Purpose - Teradata Warehouse Miner

In-Database Analytic Functions User Guide

Product
Teradata Warehouse Miner
Release Number
5.4.4
Published
August 2017
Language
English (United States)
Last Update
2018-05-04
dita:mapPath
guj1484331868727.ditamap
dita:ditavalPath
ft:empty
dita:id
B035-2306
lifecycle
previous
Product Category
Teradata® Warehouse Miner

Linear Regression Scoring is the application of a Linear Regression model to an input table that contains the same independent variable columns contained in the model. The result is an output score table that minimally contains one or more key columns and an estimate of the dependent variable in the model. The user may also choose to perform model evaluation, either separately or in combination with scoring. When requested, a report is produced as a result data set containing the standard error of estimate as well as the minimum, maximum and average absolute error. When model evaluation is requested, the input table must contain a column representing the dependent variable in the model. When both scoring and evaluation are requested, the output table will automatically include the residual value, calculated as the difference between the original value and the predicted value of the dependent variable. The residual value may also be requested when only scoring is performed.

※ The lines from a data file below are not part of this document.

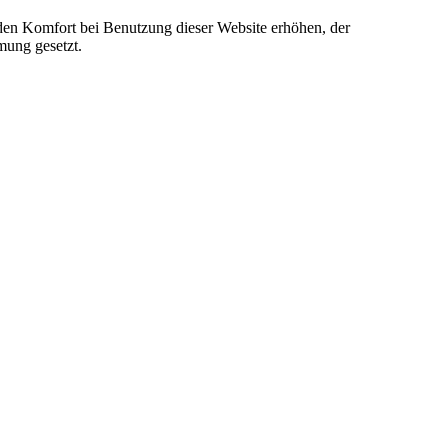
e den Komfort bei Benutzung dieser Website erhöhen, der
mung gesetzt.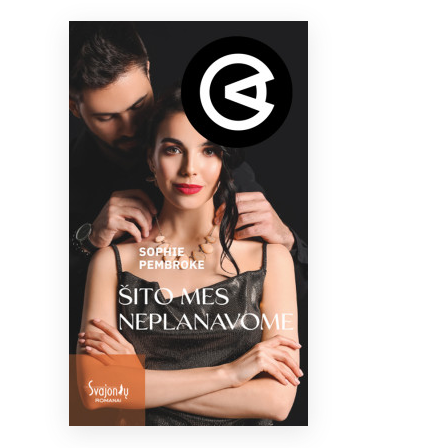
Bibliotekoms
D.U.K.
+370 667 80 541
info@elvislab.lt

The Linear Scoring chapter in Teradata Warehouse Miner User Guide, Volume 3—Analytic Functions, B035-2302, contains a description of the linear regression scoring included in Teradata Warehouse Miner. Linear regression scoring is also available as a stand-alone external stored procedure that can be executed directly in the Teradata database, independently of Teradata Warehouse Miner. It is the stand-alone version and its parameters that are described in this document. Some of the key features of this stand-alone version of linear scoring are outlined below.
  • If one or more group by columns are present in the input table to be scored and the model input table, each row in the input table to be scored is scored using the appropriate model in the model input table.
  • If an error such as “Constant columns detected” occurs for a particular combination of group by column values, the predicted value of the dependent column will be null for any row containing that combination of group by column values. The error message will also be placed in the column name in the model report.

To execute the stand-alone version of the linear regression algorithm or to score a model built by this algorithm the td_analyze stored procedure must be installed on the Teradata system, with appropriate permissions granted. Refer to In-Database Analytic Function Setup for instructions on how to install td_analyze.